In het artikel is een bepaling over schorsing van ondernemers en het (tijdelijk) uitsluiten van ondernemers opgenomen. Deze bepaling is van toepassing op ondernemers die niet elke week op de markt staan, zoals standwerkers en zogenaamde “meelopers”, ondernemers die een plaats op de markt krijgen toegewezen op het moment dat een vaste standplaatshouder is verhinderd. Er is voor deze bepalingen een lid ingevoegd (artikel 7, lid 2).

Artikel 8 Tijdstip bezetten vaste standplaats

Toelichting.

Door een gebod in te stellen op het op tijd aanwezig zijn kan op het niet nakomen daarvan een sanctie worden gesteld.

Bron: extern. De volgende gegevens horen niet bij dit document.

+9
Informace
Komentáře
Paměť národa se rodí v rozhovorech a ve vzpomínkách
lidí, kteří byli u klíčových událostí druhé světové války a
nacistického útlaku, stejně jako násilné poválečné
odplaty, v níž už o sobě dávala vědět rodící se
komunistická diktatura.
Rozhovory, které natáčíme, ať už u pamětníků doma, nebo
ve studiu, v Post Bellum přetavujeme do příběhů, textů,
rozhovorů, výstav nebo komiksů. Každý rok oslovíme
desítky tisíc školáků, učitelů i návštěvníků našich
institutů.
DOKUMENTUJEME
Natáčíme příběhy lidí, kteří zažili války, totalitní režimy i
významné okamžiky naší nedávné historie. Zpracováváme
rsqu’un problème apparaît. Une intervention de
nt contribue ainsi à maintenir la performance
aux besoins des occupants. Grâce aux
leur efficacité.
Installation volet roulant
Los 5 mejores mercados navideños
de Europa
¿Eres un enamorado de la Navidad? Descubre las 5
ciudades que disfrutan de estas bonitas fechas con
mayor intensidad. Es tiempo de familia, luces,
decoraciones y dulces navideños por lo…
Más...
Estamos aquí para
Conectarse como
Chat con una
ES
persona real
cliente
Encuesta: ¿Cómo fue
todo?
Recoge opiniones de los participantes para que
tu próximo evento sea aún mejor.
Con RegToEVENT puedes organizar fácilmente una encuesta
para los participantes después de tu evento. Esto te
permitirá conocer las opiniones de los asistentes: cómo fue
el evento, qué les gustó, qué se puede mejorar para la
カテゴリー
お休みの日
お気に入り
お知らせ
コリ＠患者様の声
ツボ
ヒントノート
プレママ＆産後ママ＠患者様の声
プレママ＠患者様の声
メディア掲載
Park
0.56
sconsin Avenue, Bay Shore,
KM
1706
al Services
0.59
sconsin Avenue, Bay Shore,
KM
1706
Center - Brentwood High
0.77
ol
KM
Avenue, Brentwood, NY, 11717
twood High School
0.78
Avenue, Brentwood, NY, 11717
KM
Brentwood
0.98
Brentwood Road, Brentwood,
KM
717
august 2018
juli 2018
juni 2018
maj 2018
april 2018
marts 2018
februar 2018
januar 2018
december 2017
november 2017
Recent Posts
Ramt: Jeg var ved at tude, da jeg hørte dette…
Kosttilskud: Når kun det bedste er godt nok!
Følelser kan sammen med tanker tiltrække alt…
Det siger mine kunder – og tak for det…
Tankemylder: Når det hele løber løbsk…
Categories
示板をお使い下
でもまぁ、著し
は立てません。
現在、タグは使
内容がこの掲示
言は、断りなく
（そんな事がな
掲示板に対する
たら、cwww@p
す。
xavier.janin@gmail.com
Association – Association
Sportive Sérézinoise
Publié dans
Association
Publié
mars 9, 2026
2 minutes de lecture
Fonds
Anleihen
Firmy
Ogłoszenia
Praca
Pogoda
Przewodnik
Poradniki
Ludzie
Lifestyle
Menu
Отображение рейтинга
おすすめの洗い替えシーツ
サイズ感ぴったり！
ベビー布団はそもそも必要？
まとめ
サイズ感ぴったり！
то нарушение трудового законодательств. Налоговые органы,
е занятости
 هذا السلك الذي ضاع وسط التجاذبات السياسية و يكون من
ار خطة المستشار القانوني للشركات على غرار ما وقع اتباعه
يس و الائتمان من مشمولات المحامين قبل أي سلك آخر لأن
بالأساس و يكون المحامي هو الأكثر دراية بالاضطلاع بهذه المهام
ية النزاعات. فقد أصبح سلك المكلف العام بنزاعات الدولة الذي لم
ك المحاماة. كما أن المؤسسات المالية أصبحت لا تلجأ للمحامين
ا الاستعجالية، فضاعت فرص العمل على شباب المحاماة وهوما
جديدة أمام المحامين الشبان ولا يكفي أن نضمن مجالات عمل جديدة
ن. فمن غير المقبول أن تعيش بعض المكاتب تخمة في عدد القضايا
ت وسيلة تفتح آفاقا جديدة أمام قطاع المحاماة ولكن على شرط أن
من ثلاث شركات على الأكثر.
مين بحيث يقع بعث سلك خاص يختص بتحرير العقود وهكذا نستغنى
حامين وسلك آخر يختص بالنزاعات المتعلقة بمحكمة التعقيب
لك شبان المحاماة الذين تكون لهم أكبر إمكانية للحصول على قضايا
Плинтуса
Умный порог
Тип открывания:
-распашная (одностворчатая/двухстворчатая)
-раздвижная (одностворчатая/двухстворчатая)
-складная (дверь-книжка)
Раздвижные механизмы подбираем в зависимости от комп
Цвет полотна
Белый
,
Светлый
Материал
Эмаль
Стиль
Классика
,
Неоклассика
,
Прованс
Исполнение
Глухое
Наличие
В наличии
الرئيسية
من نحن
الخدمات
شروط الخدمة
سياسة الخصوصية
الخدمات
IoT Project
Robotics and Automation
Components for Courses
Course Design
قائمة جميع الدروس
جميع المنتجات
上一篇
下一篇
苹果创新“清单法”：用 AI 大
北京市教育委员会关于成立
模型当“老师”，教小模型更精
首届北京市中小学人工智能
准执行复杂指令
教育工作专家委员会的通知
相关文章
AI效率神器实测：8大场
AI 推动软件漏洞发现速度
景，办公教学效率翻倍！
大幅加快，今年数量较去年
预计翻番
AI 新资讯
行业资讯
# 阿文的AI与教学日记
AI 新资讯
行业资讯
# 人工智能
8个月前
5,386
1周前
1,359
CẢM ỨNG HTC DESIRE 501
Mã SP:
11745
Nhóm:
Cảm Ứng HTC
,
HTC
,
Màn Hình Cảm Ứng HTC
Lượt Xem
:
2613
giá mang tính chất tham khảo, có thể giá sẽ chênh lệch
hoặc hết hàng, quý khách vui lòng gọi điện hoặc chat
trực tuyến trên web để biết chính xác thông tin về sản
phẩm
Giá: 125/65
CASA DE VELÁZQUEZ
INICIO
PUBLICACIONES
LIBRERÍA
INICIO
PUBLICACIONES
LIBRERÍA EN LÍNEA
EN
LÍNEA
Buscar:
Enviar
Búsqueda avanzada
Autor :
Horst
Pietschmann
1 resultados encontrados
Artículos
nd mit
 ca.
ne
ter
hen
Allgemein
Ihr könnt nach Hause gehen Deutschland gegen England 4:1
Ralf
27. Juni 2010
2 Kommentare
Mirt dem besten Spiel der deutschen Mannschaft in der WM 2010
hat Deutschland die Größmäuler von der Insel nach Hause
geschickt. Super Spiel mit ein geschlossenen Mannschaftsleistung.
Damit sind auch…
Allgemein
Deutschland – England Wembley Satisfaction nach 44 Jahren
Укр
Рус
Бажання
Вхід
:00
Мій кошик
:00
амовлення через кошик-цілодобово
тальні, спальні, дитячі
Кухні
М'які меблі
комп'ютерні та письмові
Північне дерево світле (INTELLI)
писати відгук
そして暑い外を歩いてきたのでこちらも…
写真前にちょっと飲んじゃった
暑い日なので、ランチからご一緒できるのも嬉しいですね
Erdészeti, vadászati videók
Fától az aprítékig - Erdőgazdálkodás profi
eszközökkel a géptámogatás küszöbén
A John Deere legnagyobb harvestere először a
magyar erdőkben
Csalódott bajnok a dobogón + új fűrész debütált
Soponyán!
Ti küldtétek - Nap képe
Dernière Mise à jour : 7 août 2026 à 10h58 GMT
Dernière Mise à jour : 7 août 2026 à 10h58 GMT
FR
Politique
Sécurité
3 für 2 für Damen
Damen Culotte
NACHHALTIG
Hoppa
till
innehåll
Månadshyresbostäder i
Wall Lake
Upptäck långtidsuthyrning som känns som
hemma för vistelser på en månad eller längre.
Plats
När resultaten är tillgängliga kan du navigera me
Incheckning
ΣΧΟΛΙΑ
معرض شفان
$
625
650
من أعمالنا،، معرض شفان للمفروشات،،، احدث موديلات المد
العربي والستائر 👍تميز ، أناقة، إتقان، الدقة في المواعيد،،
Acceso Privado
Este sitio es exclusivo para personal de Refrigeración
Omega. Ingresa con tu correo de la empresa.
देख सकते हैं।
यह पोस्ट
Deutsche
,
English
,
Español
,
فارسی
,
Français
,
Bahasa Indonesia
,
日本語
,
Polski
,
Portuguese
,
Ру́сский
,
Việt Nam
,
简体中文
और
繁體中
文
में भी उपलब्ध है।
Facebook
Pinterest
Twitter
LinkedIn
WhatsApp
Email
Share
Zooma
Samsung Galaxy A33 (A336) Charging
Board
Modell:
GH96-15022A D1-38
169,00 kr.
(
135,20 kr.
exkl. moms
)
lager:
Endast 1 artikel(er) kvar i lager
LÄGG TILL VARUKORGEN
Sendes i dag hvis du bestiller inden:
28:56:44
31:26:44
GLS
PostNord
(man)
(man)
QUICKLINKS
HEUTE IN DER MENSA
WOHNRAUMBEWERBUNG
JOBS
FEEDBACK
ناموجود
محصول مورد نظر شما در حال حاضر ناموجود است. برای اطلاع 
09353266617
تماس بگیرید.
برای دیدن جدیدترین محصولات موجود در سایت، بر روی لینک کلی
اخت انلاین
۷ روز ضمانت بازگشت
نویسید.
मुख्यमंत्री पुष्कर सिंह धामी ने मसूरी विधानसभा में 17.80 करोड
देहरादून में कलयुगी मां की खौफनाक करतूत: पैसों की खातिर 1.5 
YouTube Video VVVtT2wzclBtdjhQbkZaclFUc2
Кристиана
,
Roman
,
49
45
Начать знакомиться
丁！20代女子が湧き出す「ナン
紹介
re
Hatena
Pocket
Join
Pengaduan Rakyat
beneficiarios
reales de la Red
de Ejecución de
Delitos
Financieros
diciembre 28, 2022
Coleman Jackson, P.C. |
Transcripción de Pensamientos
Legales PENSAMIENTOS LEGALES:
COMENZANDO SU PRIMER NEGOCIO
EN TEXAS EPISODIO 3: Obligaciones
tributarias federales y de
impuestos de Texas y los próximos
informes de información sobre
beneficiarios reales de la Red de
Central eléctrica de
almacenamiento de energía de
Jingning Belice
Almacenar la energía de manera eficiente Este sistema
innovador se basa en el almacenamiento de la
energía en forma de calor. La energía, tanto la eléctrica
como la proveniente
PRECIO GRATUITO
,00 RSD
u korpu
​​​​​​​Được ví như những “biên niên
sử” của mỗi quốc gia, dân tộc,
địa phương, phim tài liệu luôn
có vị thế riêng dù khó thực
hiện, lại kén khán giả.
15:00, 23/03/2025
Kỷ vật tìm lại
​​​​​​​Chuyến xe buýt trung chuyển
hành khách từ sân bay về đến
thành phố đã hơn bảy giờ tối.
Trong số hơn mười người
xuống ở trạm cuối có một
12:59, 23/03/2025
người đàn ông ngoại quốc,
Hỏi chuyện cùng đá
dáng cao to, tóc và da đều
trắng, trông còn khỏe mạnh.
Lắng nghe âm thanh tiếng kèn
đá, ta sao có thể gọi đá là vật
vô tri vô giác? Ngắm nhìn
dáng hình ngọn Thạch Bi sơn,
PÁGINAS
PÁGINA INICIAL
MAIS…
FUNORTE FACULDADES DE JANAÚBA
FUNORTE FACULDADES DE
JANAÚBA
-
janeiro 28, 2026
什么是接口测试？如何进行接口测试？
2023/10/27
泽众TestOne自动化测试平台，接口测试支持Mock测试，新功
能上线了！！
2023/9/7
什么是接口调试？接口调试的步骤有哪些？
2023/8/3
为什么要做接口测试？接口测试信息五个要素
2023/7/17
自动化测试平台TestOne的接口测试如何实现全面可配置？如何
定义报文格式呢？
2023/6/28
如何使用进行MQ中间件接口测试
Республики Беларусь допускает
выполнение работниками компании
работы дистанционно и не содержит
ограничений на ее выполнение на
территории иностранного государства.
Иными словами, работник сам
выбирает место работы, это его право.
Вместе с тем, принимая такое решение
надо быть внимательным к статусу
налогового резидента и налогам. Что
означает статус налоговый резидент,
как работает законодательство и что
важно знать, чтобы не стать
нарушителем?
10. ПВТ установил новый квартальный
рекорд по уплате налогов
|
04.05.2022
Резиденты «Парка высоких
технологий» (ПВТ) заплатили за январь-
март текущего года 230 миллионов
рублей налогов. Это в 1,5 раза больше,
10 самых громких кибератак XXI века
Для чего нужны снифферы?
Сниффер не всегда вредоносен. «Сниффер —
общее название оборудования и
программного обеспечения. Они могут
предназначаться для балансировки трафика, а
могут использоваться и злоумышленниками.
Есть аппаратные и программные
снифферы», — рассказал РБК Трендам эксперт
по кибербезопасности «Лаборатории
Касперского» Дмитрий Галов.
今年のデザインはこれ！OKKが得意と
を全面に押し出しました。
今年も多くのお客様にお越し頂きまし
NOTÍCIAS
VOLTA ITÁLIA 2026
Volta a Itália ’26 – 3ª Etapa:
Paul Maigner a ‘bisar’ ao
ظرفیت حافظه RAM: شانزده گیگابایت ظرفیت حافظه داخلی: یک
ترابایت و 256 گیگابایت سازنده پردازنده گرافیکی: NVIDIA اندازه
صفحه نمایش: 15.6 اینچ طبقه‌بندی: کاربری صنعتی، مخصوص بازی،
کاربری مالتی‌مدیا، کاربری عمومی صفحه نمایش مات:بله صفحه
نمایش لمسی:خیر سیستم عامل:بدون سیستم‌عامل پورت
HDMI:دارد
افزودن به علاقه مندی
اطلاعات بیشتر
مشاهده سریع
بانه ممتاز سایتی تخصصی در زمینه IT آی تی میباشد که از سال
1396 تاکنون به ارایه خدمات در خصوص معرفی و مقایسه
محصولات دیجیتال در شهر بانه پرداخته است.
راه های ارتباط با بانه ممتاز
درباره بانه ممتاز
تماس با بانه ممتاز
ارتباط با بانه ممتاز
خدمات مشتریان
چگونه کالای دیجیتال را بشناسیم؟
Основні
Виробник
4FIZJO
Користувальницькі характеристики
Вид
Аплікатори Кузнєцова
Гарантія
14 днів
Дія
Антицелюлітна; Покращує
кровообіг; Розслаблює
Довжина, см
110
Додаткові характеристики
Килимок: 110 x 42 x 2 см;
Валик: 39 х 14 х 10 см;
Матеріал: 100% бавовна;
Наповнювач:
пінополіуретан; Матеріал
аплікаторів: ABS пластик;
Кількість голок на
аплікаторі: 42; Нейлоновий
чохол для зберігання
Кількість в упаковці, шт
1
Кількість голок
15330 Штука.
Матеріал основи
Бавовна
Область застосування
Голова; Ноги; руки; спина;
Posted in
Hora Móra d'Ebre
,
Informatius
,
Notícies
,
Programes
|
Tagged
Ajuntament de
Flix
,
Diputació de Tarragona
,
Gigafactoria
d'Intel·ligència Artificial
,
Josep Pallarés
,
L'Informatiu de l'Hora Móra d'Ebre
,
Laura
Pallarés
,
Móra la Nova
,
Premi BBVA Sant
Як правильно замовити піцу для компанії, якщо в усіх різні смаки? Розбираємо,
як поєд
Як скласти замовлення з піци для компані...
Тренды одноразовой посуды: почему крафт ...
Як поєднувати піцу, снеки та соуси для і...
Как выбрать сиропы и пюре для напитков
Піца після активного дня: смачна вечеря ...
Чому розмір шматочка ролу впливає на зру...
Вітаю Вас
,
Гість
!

Artikel 9 Aanvoeren, verkopen, afleveren en afvoeren van goederen

Toelichting.

In dit artikel is opgenomen op welke tijden en wanneer de marktkooplieden de markten kunnen oprijden en verlaten moeten hebben. Het tijdstip van oprijden voor het Stadshart is van belang om de bewoners zo min mogelijk last te bezorgen. In incidentele gevallen kan het tijdstip van opbouwen te laat zijn om nog tijdig met de verkoop te kunnen aanvangen. Dit zou een belemmering kunnen inhouden voor het opbouwen van bepaalde kramen. Voor deze specifieke situaties bestaat de mogelijkheid een ontheffing te verlenen.

Artikel 16 Strafbepaling

Toelichting

De strafbepaling is ook van toepassing op de artikelen 6 (jaarmarktvergunning) en 15 (legitimatie). Met deze aanvulling is de strafbaarstelling van verboden gedragingen compleet. Op grond van dit artikel zijn de overtredingen strafrechtelijk vervolgbaar. Dit is een standaard bepaling in verordeningen. In de praktijk zullen de regels veelal bestuursrechtelijk worden gehandhaafd middels een dwangsom of schorsing.

Artikel 19 Overgangsbepalingen.

Toelichting

In de Marktverordening 1994, laatstelijk gewijzigd bij besluit van 11 juli 2001, werd in artikel 45 verwezen naar de Marktverordening 1953, 1962 en 1968. In artikel 19 wordt nu verwezen naar de Marktverordening 1994.